Oil prices rebound from two-month low
London (July 8) Crude oil prices rose slightly on Friday, rebounding from a strong selloff overnight after U.S. crude inventories showed a smaller draw than expected.
Sentiment in the oil market, however, remained wobbly as investors and traders worry that the rate of supply decline is slowing — a factor that has prevented prices from crossing the $50 threshold for some time.
On the New York Mercantile Exchange, light, sweet crude futures for delivery in August CLQ6, +1.00% rose 15 cents, or 0.3%, to $45.29 a barrel. September Brent crude LCOU6, +0.99% on London’s ICE Futures exchange rose 18 cents, or 0.4%, to $46.58 a barrel. For the week to date, both contracts were down around 7.5%.
The gains come after a lackluster session on Thursday, when crude ended down 4.8% and Brent lost 4.9% to settle at two-month lows after a smaller-than-expected weekly decline in U.S. oil inventories. According to the Energy Information Administration, U.S. crude stockpiles for the week ended July 1 fell by 2.22 million barrels, much smaller than a 6.7-million barrel draw tipped by industry organization American Petroleum Group.
“We expect total U.S. crude stock draws of around 9 million barrels across July, although there is potentially some downside risk to this figure given that the recent collapse in global margins has begun to bite in the U.S. too,” said Energy Aspects, a London-based consultancy.
The pace of crude inventory decline is likely to abate further from September onward as autumn maintenance begins, the firm noted.
Adding to the worries is the ample supply of gasoline still sloshing around in the world, despite a growth in passenger vehicle sales and seasonal high demand amid the U.S. summer driving season.
In the U.S., gasoline stocks also saw a smaller decline last week than anticipated, fueling concerns of an overhang.

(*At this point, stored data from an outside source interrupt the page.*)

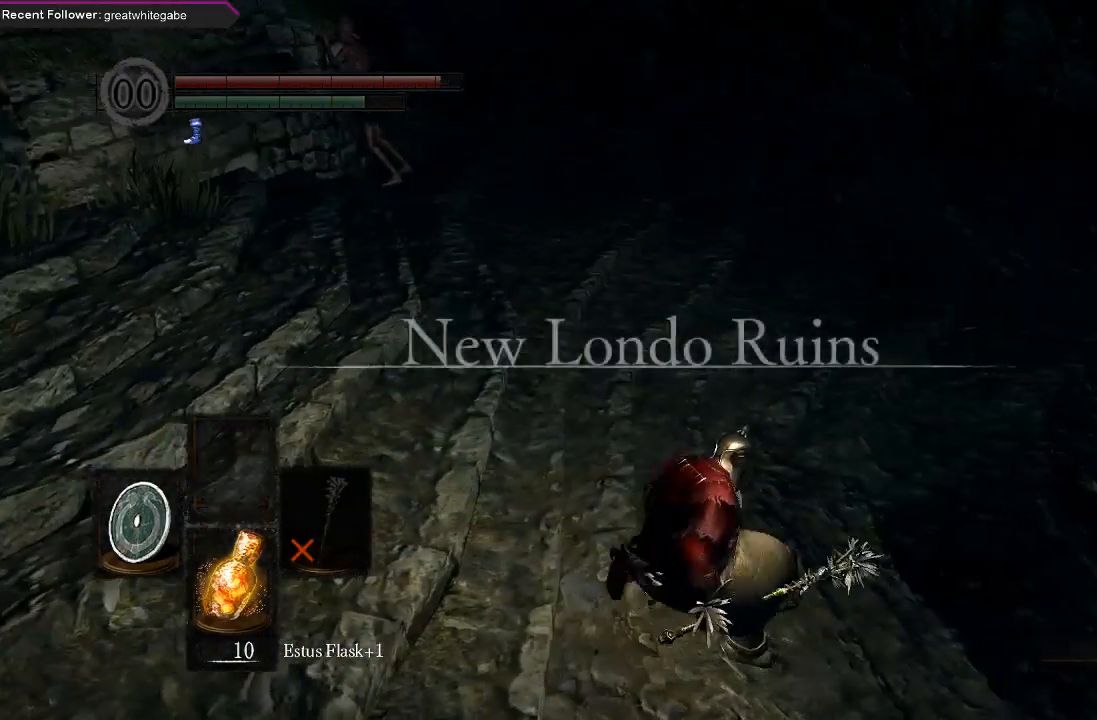
{"buttons": ["B"], "left_stick": "up-right", "right_stick": "right", "events": [[200, "right_stick", "right"]]}
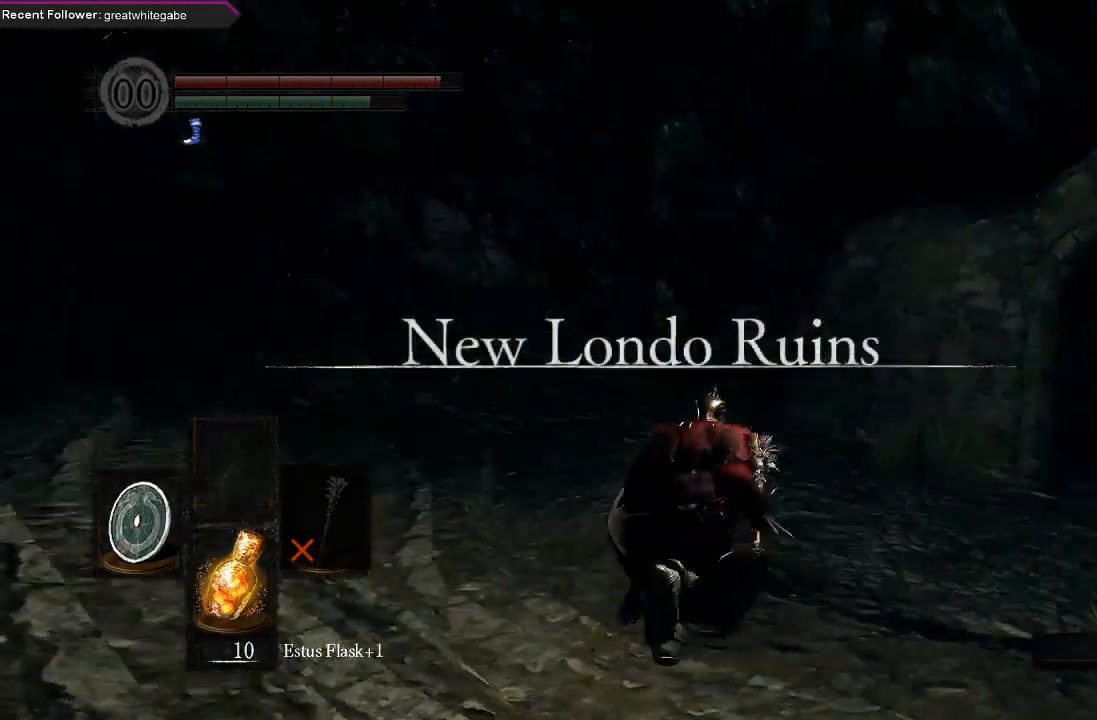
{"buttons": ["B"], "left_stick": "up-right", "right_stick": "up-right", "events": [[100, "right_stick", "center"], [300, "right_stick", "right"], [500, "right_stick", "up-right"]]}
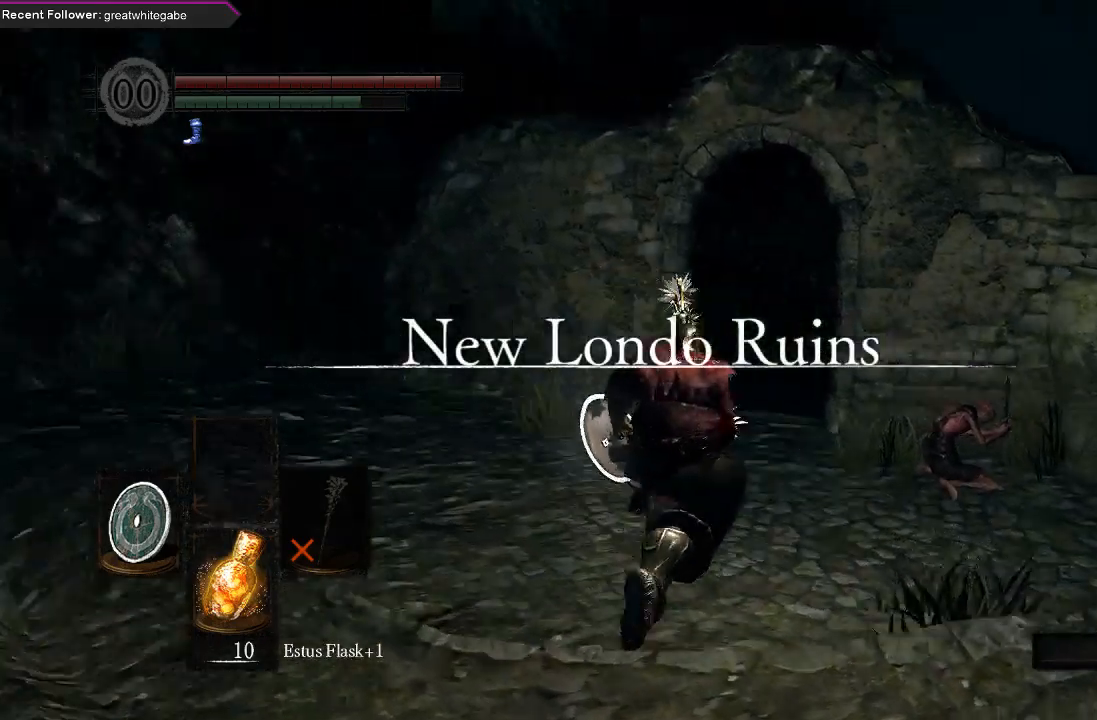
{"buttons": ["B"], "left_stick": "up", "right_stick": "center", "events": [[33, "left_stick", "up"], [67, "right_stick", "center"]]}
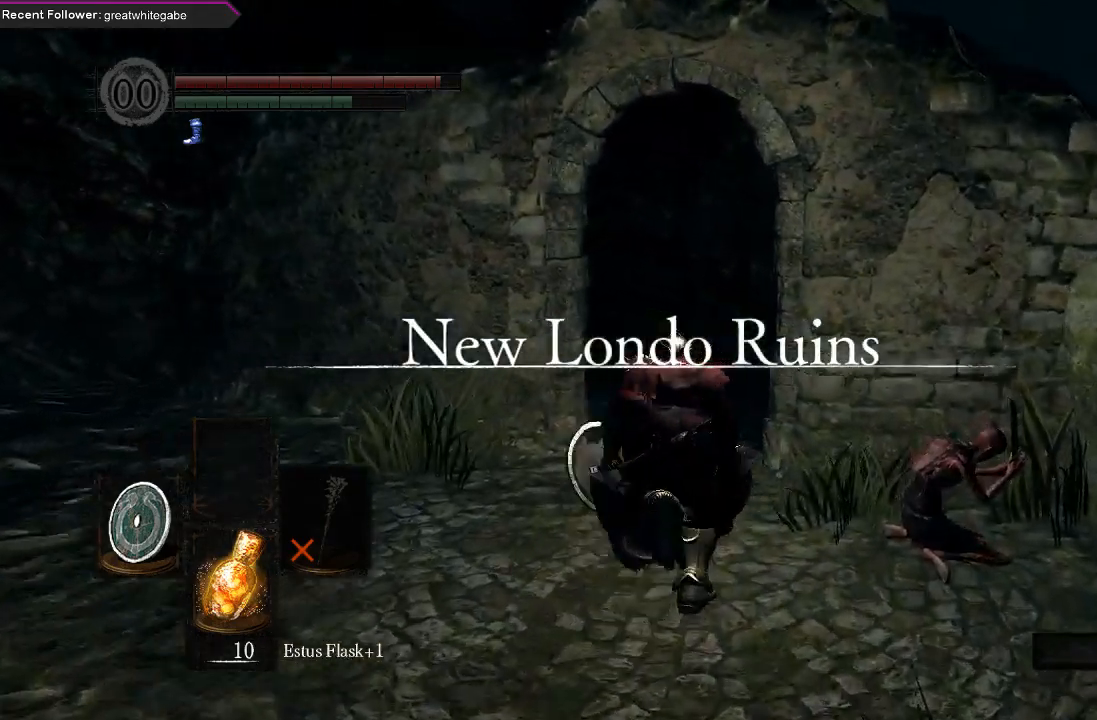
{"buttons": ["B"], "left_stick": "up", "right_stick": "up", "events": [[300, "right_stick", "up"]]}
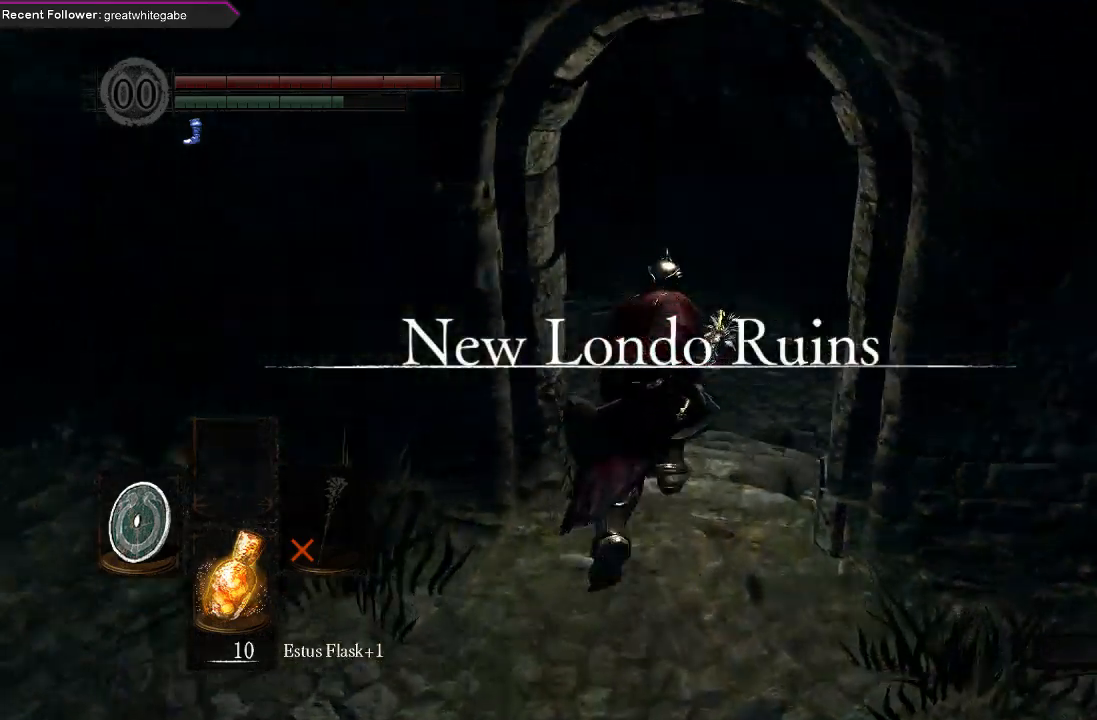
{"buttons": ["B"], "left_stick": "up", "right_stick": "right", "events": [[67, "right_stick", "center"], [400, "right_stick", "right"]]}
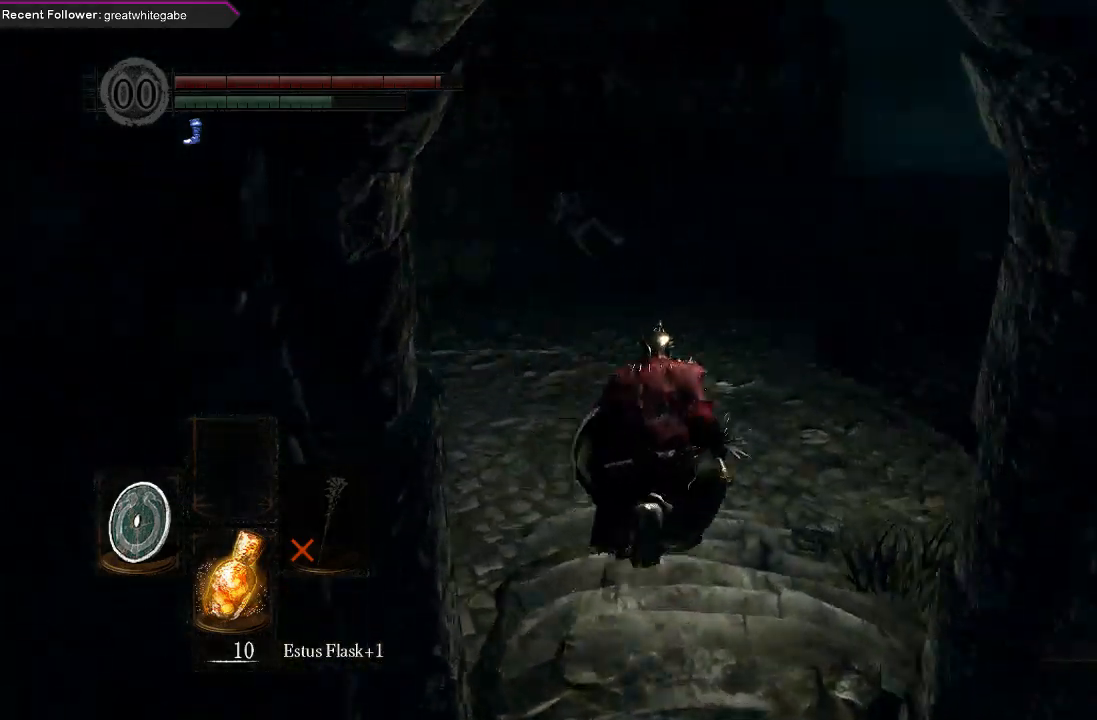
{"buttons": ["B"], "left_stick": "up", "right_stick": "center", "events": [[67, "right_stick", "center"]]}
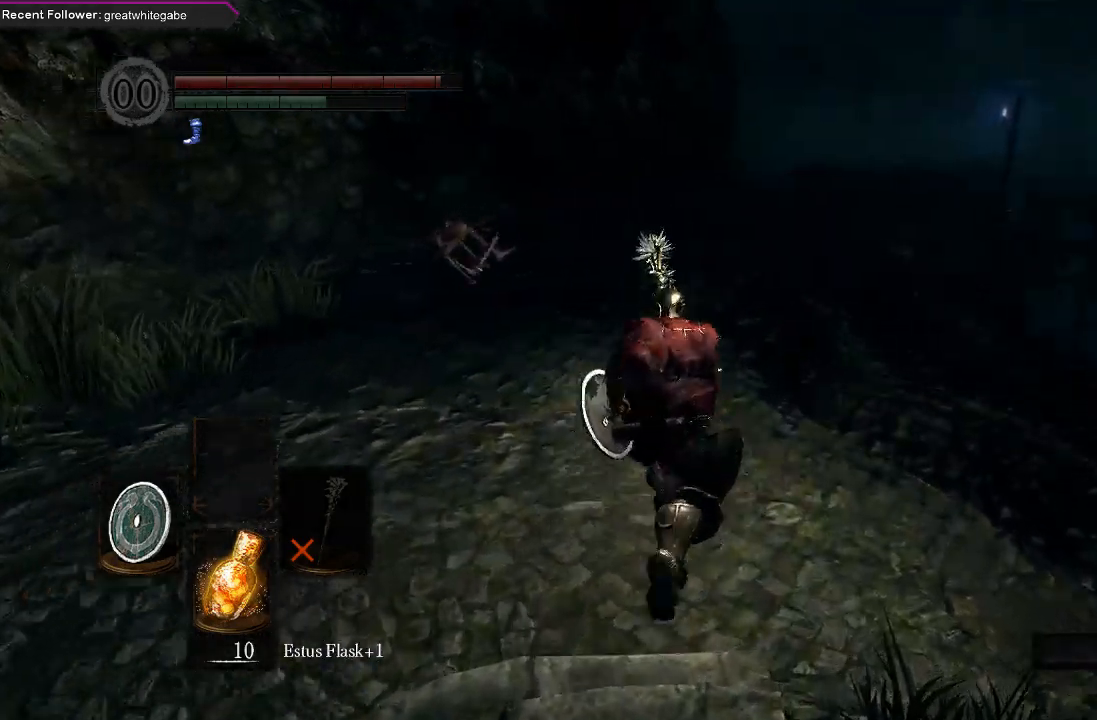
{"buttons": ["B"], "left_stick": "up", "right_stick": "center", "events": [[200, "right_stick", "up"], [500, "right_stick", "center"]]}
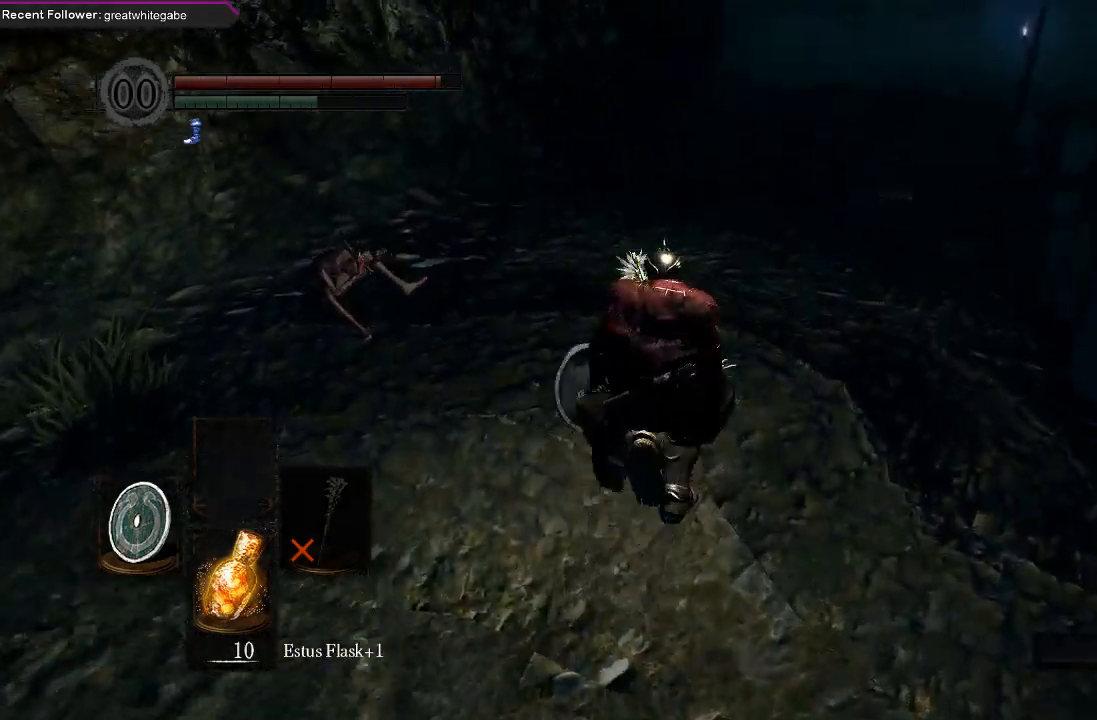
{"buttons": ["B"], "left_stick": "up", "right_stick": "up", "events": [[300, "right_stick", "up"]]}
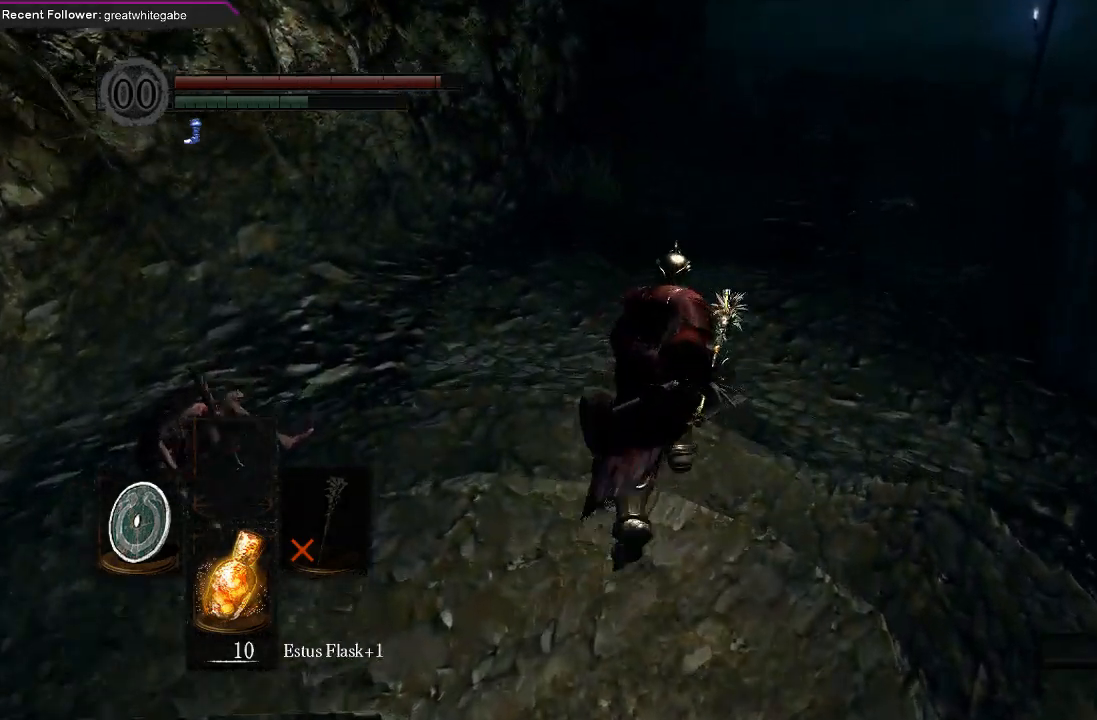
{"buttons": ["B"], "left_stick": "up", "right_stick": "center", "events": [[67, "right_stick", "center"]]}
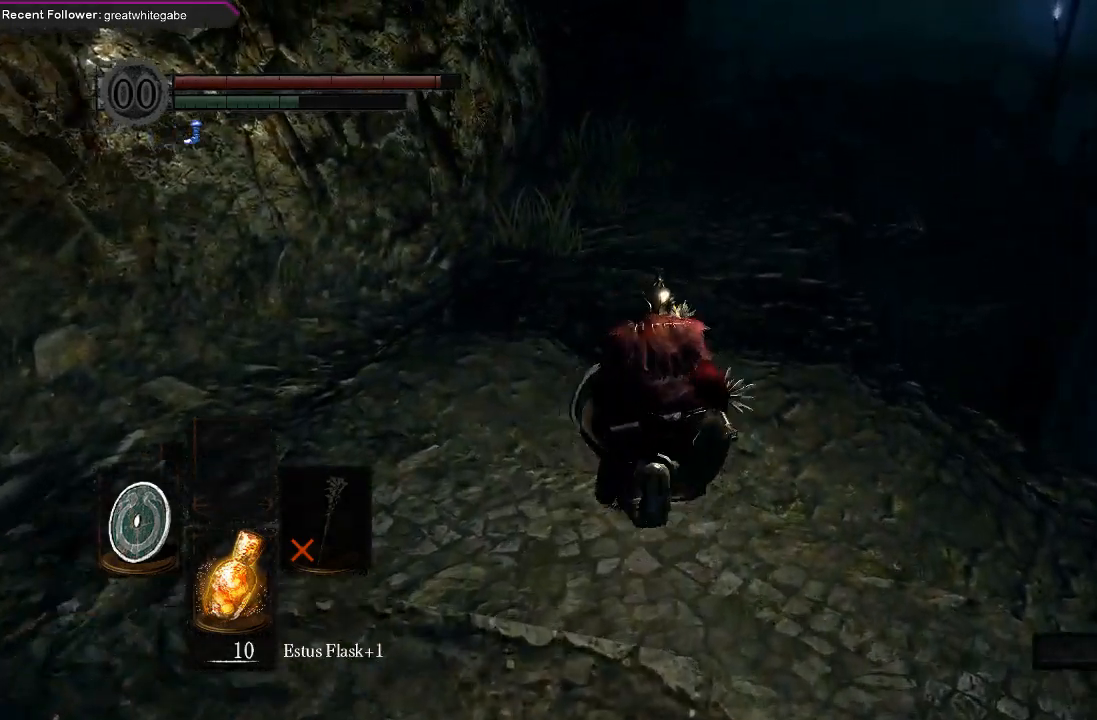
{"buttons": ["B"], "left_stick": "up", "right_stick": "center", "events": [[100, "right_stick", "up"], [333, "right_stick", "center"]]}
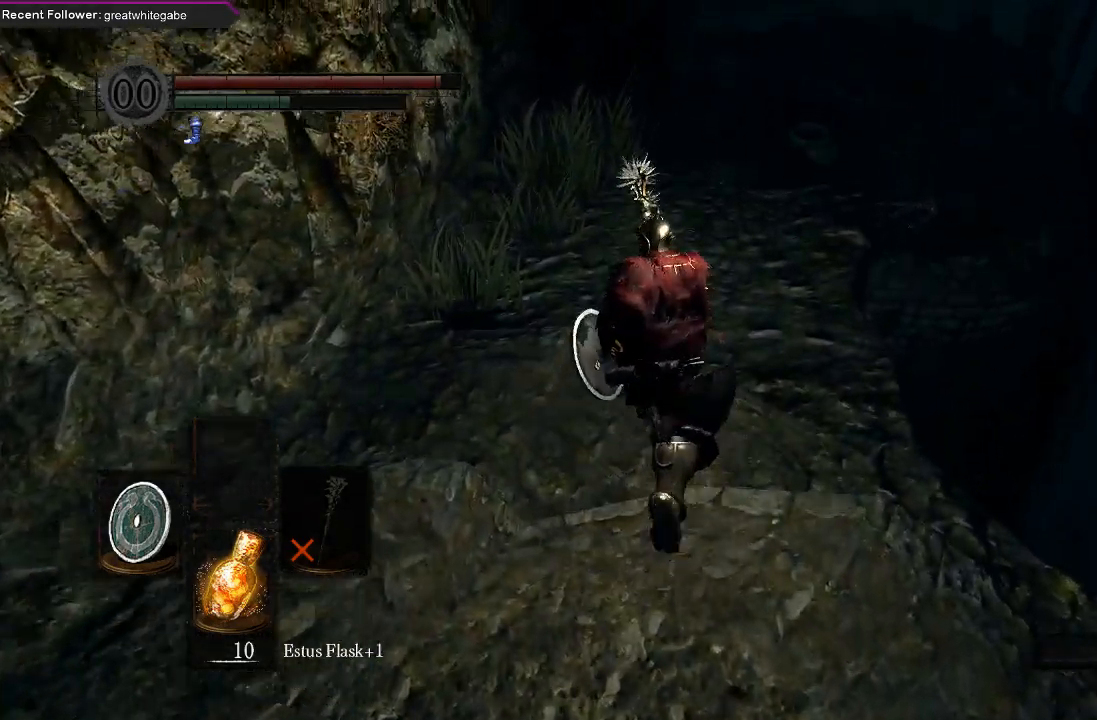
{"buttons": [], "left_stick": "up", "right_stick": "center", "events": [[333, "B", "up"]]}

Robust gasoline supplies are making it less profitable for refiners to produce more gasoline, and refinery utilization unexpectedly fell last week. If refiners continue to run at lower rates and buy less crude oil, that could worsen the oversupply of crude, analysts say.
“Bearish price signals will depress supply in the second half of this year, but this will be in part offset by a large inventory overhang and softening consumption in the fourth quarter,” BMI Research said.
The U.S. isn’t alone in dealing with a glut of gasoline. According to Chinese energy research firm ICIS, the country’s gasoline production in the third quarter will likely grow by 1.7% on quarter, with the bulk of the contribution coming from independent refiners, known as “teapots.”
The overhang will prompt China to increase its exports of gasoline, which to could reach up to 8 million metric tons or around 160,000 barrels a day, up 40% on year, the firm said.
In the first five months, China’s gasoline exports grew 64% to 3.3 million tons. China will release June oil data on Wednesday.
Market participants will now be watching U.S. June nonfarm payrolls data to be released Friday at 8:30 a.m. Eastern Time.
Read: What you need to know about the June jobs report
Nymex reformulated gasoline blendstock for August RBQ6, +0.43% — the benchmark gasoline contract — slipped 0.1% to $1.36 a gallon, while ICE gasoil for July changed hands at $409.50 a metric ton, down $8.50 from Thursday’s settlement.